+++ DOCUMENT EXTRACT +++
The data set contains real messages that were sent during disaster events. I've created a machine learning pipeline to categorize these events so that messages can be sent to an appropriate disaster relief agency.
This project has an app inside the app folder. Using it an emergency worker can input a new message and get classification results in several categories. The web app also display the visualization of the data.
- ETL Pipeline Preparation.ipynb: Notebook contains ETL Pipeline.
- ML Pipeline Preparation.ipynb: Notebook contains ML Pipeline.
- etl.db: etl database.
- categories.csv: Categories data set.
- messages.csv: Messages data set.
- classifier.pkl: Trained model pickle file.
- train_classifier.py: Python file for model training.
- transformation.py: Helper file for train_classifier.py
- disaster_categories.csv: Disaster Categories data set.
- disaster_messages.csv: Disaster Messages data set.
- process_data.py: Python ETL script.
- app: Flask Web App
- run.py: Flask Web App main script.
+++ EXERCISE DATA +++
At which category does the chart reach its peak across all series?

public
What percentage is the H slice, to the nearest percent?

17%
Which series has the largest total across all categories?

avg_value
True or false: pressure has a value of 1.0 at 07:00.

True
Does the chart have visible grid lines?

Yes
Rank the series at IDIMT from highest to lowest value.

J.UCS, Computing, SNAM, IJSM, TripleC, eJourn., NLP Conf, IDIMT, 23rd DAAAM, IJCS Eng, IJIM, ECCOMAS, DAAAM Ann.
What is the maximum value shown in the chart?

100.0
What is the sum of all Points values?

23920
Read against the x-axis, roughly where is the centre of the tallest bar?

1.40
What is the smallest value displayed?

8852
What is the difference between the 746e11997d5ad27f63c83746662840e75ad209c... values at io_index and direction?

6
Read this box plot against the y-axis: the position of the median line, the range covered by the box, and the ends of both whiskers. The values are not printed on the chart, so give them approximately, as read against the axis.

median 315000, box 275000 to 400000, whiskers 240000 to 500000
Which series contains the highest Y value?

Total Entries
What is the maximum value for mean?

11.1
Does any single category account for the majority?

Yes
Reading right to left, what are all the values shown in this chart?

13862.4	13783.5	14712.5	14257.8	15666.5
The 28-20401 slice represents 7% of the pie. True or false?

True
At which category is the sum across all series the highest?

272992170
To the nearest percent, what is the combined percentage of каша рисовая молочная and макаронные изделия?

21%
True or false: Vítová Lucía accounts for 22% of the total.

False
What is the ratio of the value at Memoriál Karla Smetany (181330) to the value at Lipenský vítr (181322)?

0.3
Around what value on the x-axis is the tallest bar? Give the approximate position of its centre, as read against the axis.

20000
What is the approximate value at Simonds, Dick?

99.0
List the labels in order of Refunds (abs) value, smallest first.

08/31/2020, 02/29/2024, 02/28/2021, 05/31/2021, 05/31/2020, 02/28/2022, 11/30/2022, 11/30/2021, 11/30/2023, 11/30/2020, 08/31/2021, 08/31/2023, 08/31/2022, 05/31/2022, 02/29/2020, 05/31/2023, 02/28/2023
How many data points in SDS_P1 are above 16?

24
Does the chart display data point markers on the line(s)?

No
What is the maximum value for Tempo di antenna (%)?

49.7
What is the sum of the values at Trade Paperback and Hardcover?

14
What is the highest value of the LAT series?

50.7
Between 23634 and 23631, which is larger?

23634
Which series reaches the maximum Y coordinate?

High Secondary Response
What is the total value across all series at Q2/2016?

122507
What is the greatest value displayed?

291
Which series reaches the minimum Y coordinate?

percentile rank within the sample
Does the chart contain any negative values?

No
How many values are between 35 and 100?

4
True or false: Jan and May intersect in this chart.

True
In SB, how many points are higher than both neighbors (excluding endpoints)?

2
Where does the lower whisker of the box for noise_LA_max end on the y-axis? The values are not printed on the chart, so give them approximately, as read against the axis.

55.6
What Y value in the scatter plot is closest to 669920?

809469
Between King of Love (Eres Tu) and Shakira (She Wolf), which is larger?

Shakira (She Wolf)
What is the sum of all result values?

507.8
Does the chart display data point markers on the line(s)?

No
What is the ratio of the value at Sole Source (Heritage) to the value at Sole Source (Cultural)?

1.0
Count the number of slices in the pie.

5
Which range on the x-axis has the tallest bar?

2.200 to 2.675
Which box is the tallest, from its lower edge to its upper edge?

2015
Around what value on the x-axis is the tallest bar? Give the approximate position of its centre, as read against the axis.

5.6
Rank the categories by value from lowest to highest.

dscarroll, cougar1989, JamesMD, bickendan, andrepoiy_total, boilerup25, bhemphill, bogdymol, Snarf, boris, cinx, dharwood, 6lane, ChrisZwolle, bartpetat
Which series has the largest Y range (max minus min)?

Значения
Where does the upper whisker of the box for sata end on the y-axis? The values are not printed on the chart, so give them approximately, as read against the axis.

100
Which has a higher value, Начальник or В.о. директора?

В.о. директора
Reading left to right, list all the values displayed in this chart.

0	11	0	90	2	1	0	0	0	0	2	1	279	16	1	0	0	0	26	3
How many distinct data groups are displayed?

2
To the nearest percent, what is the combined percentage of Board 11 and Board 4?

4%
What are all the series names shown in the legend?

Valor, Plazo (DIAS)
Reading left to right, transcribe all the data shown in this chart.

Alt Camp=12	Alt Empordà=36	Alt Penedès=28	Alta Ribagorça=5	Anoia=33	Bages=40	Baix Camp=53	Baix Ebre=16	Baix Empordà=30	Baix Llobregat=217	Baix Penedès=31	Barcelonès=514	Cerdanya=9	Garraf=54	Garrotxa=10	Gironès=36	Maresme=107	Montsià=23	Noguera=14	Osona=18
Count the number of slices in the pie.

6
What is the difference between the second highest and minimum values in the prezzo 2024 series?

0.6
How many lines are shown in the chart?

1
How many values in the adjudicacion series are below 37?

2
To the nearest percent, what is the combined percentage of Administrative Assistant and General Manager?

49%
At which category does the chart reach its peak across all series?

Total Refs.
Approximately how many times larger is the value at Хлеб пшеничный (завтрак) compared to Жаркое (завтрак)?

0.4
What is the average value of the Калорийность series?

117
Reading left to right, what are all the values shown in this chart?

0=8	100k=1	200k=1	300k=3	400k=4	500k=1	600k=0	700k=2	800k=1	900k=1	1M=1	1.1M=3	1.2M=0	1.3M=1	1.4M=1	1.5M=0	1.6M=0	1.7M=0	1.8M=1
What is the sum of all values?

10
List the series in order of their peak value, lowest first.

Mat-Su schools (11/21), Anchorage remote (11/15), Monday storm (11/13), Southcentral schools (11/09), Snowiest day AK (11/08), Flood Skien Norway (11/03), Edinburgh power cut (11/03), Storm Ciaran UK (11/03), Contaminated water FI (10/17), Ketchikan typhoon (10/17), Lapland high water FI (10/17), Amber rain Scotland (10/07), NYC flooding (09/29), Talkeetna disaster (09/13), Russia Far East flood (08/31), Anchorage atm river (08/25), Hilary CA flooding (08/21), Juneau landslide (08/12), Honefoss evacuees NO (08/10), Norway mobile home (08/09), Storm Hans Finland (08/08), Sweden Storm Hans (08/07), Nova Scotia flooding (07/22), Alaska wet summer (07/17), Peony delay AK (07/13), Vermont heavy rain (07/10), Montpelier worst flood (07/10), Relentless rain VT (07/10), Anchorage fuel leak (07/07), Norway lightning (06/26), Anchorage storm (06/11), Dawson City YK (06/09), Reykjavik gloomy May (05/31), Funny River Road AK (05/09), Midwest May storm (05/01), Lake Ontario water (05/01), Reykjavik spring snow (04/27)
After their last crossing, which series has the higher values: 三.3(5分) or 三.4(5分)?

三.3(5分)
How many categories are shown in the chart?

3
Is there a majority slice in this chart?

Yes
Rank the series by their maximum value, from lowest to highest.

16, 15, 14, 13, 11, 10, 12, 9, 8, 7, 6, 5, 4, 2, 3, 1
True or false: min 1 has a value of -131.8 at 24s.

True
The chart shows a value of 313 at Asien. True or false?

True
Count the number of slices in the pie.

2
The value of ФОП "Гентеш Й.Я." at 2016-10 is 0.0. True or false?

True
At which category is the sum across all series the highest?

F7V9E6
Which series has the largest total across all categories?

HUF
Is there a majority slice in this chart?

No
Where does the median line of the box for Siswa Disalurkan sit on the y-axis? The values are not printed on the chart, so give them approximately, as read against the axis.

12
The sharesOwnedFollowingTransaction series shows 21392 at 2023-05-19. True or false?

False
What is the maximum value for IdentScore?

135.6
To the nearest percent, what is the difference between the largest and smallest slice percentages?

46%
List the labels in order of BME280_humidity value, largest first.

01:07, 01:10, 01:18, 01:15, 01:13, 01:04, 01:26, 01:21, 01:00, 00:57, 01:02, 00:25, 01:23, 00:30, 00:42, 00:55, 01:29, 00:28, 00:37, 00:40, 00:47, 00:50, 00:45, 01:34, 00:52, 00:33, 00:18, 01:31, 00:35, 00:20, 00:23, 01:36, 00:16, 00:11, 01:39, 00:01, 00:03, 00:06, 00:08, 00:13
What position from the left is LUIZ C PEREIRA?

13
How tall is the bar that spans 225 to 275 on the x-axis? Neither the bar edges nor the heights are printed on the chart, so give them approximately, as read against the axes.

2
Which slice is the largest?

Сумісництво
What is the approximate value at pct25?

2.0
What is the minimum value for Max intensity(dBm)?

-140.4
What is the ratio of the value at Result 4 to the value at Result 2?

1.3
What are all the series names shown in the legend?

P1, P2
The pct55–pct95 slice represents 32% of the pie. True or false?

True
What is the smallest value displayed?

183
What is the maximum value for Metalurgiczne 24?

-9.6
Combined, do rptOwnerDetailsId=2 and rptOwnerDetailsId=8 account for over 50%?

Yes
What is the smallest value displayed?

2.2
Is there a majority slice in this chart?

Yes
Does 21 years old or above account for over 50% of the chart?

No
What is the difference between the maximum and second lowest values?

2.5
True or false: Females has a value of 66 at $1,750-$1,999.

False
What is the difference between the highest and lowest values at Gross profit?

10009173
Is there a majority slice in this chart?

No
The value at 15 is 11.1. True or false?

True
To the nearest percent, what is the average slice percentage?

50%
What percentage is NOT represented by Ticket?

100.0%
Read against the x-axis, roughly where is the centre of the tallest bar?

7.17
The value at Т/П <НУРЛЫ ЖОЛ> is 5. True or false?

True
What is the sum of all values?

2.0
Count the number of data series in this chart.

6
+++
* WORK ITEM *
Answer these questions using the project description.
1. What can an emergency worker do with the app in the app folder?
2. Which file holds the trained model as a pickle file?
3. For which file does transformation.py serve as a helper?

* RESPONSE BELOW *
1. An emergency worker can input a new message and get classification results in several categories.
2. classifier.pkl
3. train_classifier.py